La Ministre des Eaux et Forêts confirme son soutien aux exploitants forestiers indélicats.
Communiqué de Presse.
Depuis quelques années nous assistons, malgré des efforts en matière de législation et des plans d’aménagement forestier, comparativement aux pays voisins du Gabon, à une recrudescence de l’exploitation forestière illégale à la fois par des compagnies en majorité à capitaux asiatiques détentrices de permis forestiers légaux et par des clandestins opérants avec la complicité des fonctionnaires du ministère des eaux et forêts.

******

▶ [Tâches à réaliser]
[1] D'après son titre, que confirme la ministre des Eaux et Forêts dans le communiqué sur l'exploitation forestière ?
[2] Reprenez le communiqué sur l'exploitation forestière à partir de sa dernière phrase et rédigez-en la suite.
La liste qui vient ensuite est un matériau indépendant du communiqué sur l'exploitation forestière.

******

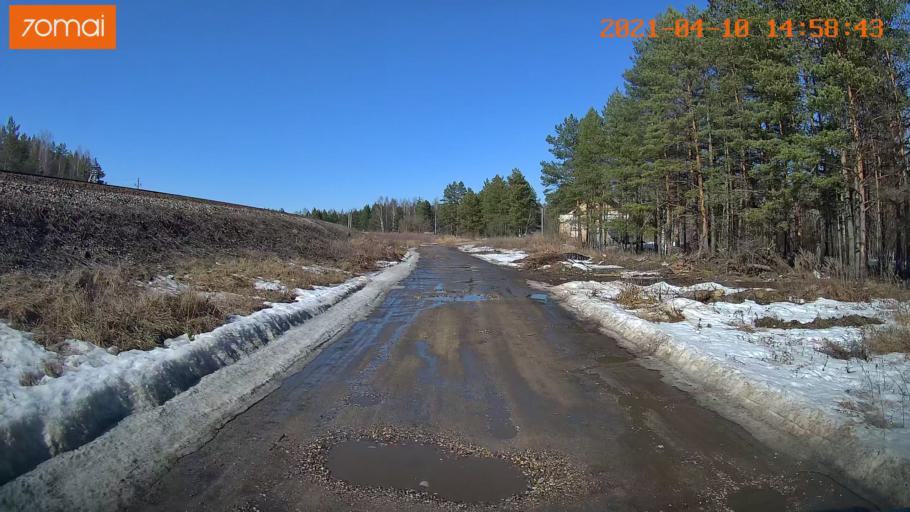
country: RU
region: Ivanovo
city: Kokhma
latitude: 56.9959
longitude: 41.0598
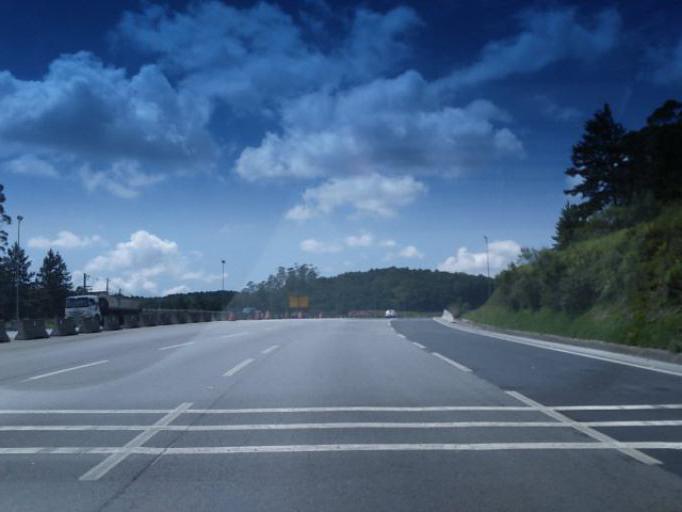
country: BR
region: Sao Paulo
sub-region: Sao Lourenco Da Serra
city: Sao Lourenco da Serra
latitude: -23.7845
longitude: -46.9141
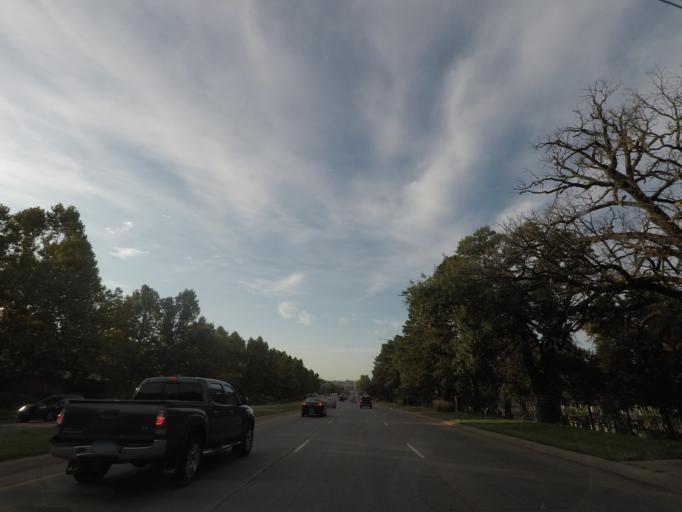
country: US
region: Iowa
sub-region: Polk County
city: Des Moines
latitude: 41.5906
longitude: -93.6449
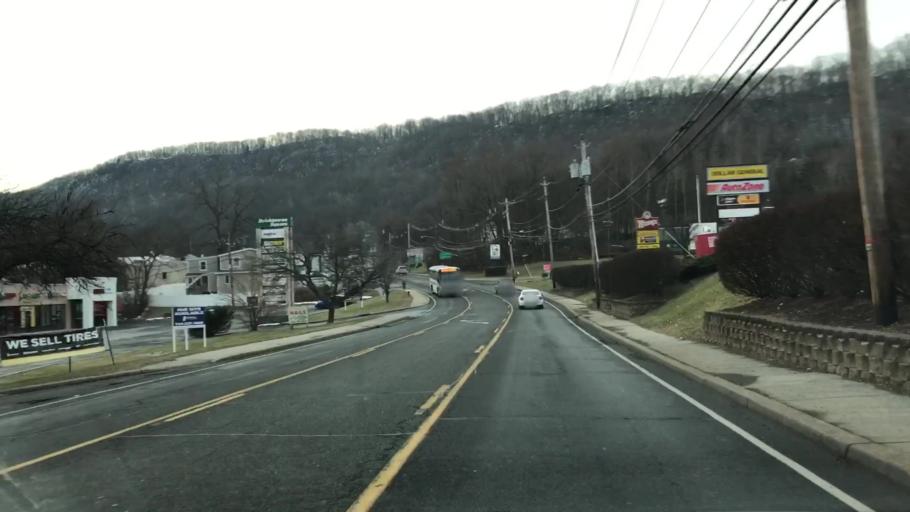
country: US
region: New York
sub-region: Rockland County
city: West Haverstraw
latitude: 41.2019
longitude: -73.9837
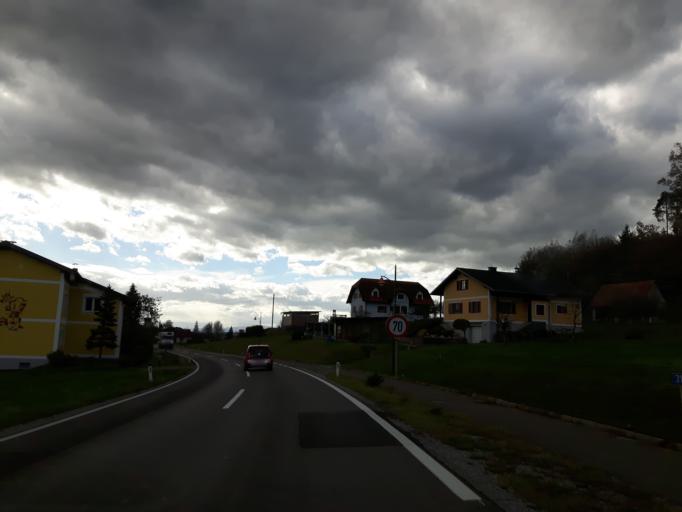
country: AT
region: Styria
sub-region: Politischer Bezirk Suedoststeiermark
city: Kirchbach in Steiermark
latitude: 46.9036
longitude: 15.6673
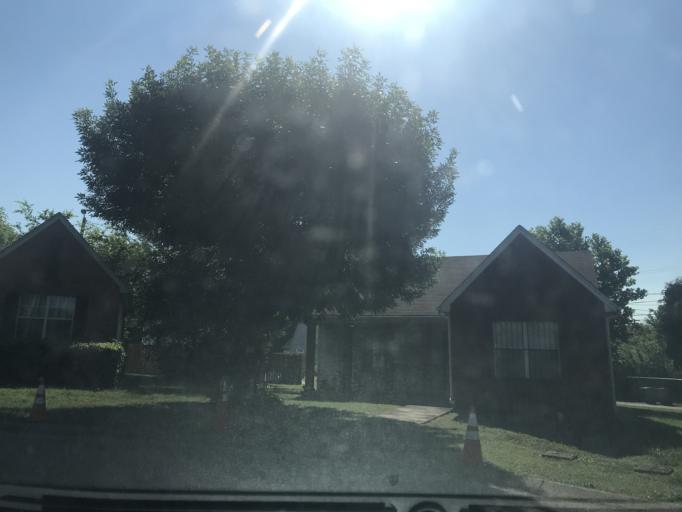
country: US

******

▶ [Résultats par tâche]
[1] Elle confirme son soutien aux exploitants forestiers indélicats.

[2]
Par Brainforest
- 25/05/2017 à 20:14:46 - Modifié le 25/05/2017 à 20:18:06
Lors de sa création en 1998 Brainforest s’est engagée à œuvrer pour la lutte contre l’exploitation frauduleuse de nos ressources forestières. Et depuis quelques années, nous constatons que de nouveaux opérateurs opèrent en violation des dispositions de la loi forestière et des règles régissant l’exploitation forestière dans notre pays. Le cas de l’exploitation illégale du Kevazingo ayant défrayé la chronique les années antérieures et qui continue malgré de nombreuses arrestations tant des opérateurs véreux que certains hauts fonctionnaires de l’administration en charge de la forêt en est une parfaite illustration. Fort est de constater que certains fonctionnaires et autres exploitants indélicats impliqués dans ces pratiques illicites ont repris allègrement leurs activités, narguant ainsi les magistrats et autres acteurs en lutte contre la très haute corruption dans le secteur forestier.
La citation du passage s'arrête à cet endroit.